A wound kept open will not heal. The healing of the mind can only start after closing the mental wound. Sometimes, we cannot get that closure, because things that should have been said were never said. In that case, it might help to write one or more letters to say whatever you wanted to say. A last farewell, a rebuke, a poem, a love letter, a warning, etc. Write down how much you loved or hated what you have lost. Just let it flow. Then burn your letters and watch your grief slowly turn into dust.
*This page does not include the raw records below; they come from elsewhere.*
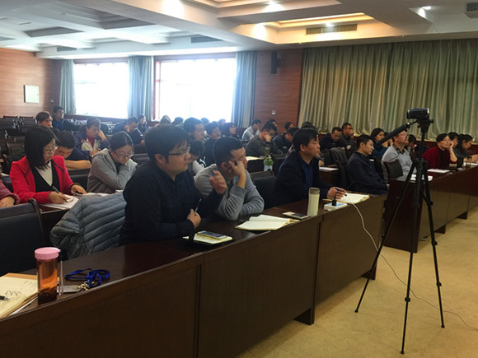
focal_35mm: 32
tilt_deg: -9.6
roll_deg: -2.8
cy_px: 193
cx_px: 224
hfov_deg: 56.8
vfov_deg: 44.1
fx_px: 442
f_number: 2.2
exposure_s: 1/33
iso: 64
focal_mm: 4.15
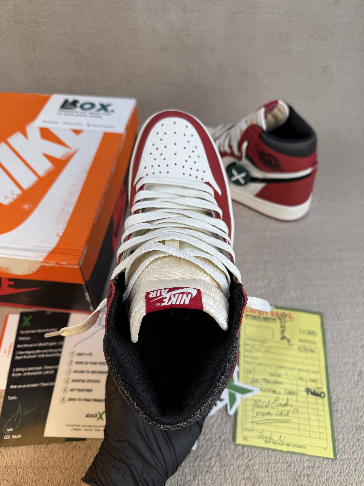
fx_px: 336
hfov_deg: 56.8
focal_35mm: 24
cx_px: 182
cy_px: 243
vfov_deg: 71.6
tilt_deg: -50.5
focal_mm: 6.76
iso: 80
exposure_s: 1/1395
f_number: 1.78
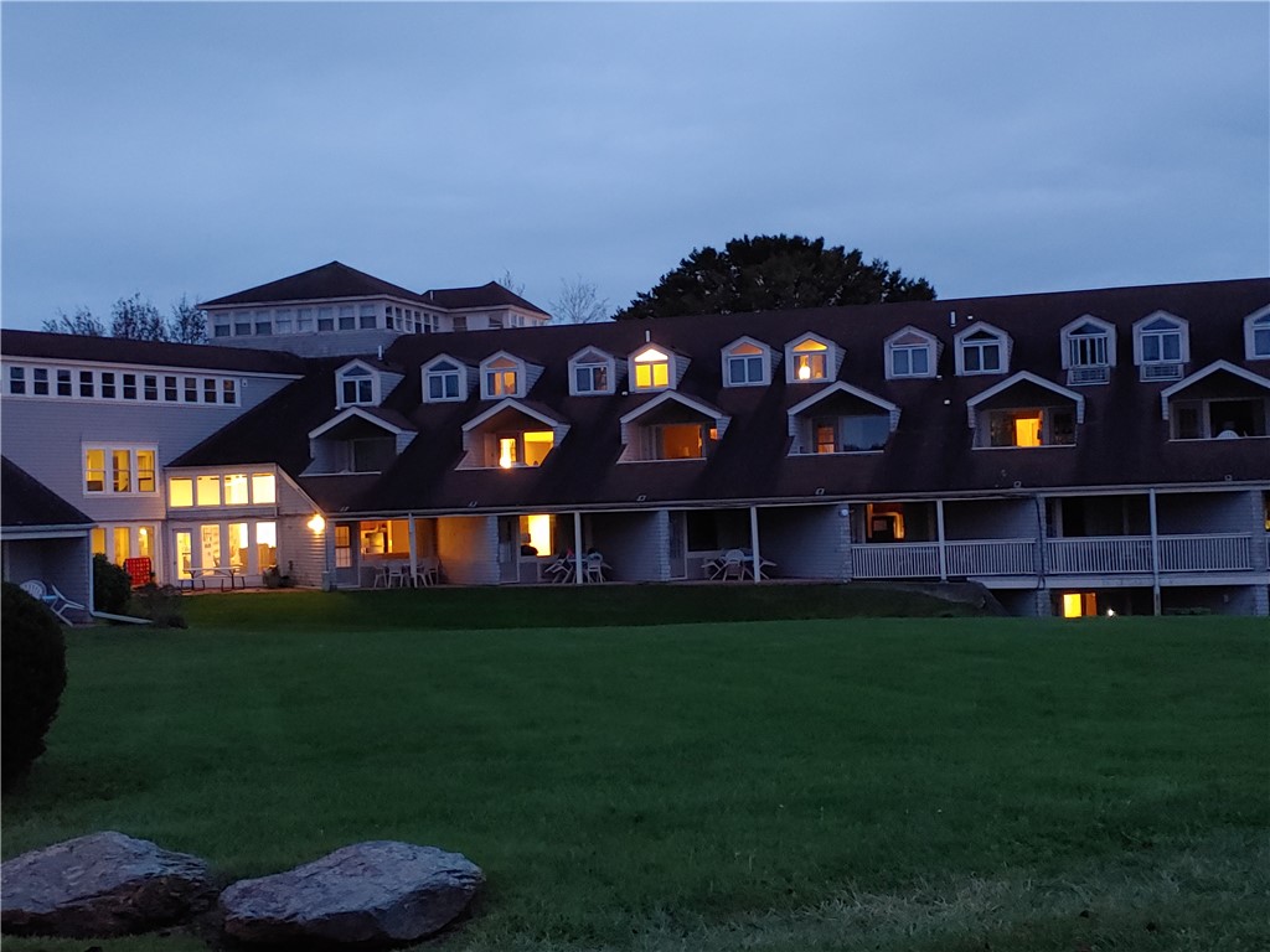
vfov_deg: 32.2
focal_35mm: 45
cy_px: 476
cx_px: 635
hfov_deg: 42.1
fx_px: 1651
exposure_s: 1/10
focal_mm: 4.23
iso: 500
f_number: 1.5
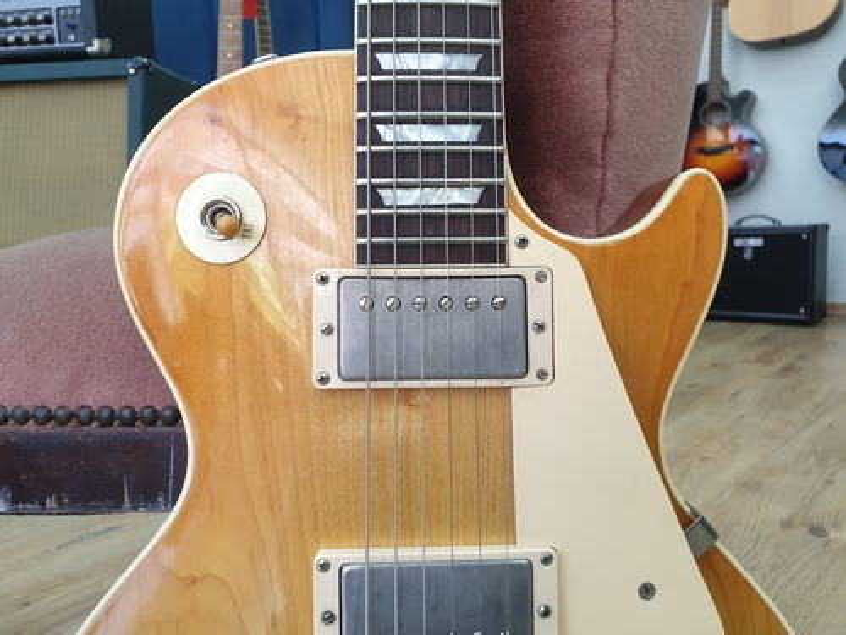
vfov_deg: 53.1
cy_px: 318
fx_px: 635
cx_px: 423
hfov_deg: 67.3
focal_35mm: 26
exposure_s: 1/50
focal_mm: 4.3
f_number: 2.4
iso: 125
To find closure and healing, you need to disrupt the mental grief-loops. They go around and around destroying your energy. Talking to others about your pain will act like a circuit-breaker. Talking about your loss will disrupt the grief-loop and creates insight and ideas that move you away from those loops. Moving away from those dangerous loops does not betray what you have lost. Moving forward is not forgetting your loss. It is a self-preservation that would be supported by the person that loved you. If this is about a person that hated you there is no trust lost in moving on. Hate is always punishing the person who hates. Break the self-inflicted isolation and talk to family, friends, or professionals. Shared pain is half the pain. People are social life forms. You need other people as much as they need you. Next time, they will come to you for help.
To keep functioning during the day, take short breaks of a few minutes and use the stress-inhibitor in order to interrupt the mental grief-loop by flooding your conscious with positive and productive nemonik mantras. There will be little space left in the conscious for maintaining the grief-loop.